▶ **Information supplied**
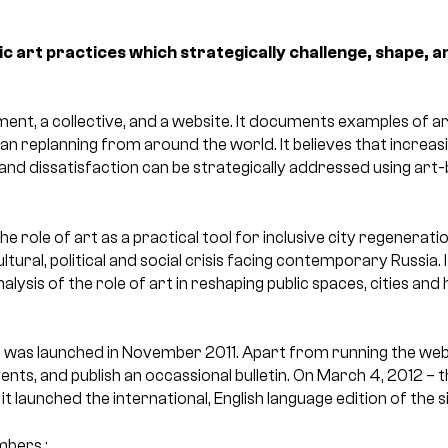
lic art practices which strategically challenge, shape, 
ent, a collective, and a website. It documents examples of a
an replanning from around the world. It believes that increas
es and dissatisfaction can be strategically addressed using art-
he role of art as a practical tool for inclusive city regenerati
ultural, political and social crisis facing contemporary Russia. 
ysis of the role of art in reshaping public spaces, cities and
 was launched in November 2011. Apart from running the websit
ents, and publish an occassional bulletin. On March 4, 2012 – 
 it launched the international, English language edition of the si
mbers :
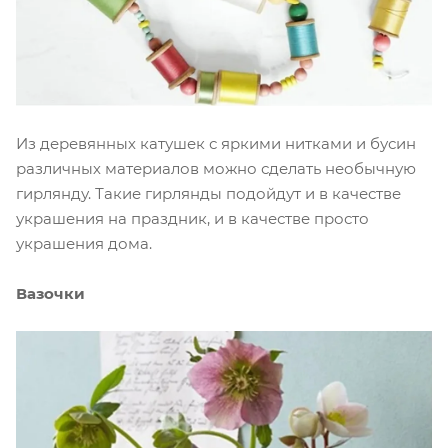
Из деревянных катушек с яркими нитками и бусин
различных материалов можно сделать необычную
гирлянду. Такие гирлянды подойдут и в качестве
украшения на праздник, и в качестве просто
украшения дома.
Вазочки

--

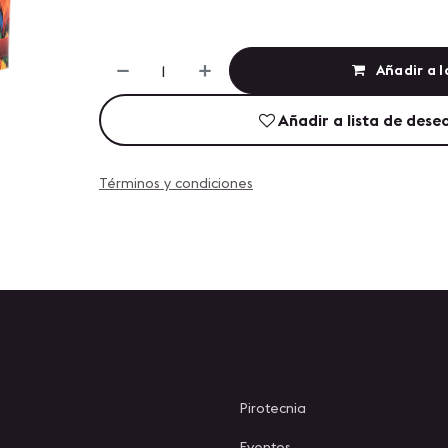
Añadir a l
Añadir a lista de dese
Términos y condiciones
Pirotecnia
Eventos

▶ **Prompt**
Copy word for word the lines above, from the one containing "lic art practices" through the one containing "es and dissatisfaction", inclusive.

▶ **Answer to this task**
lic art practices which strategically challenge, shape, 
ent, a collective, and a website. It documents examples of a
an replanning from around the world. It believes that increas
es and dissatisfaction can be strategically addressed using art-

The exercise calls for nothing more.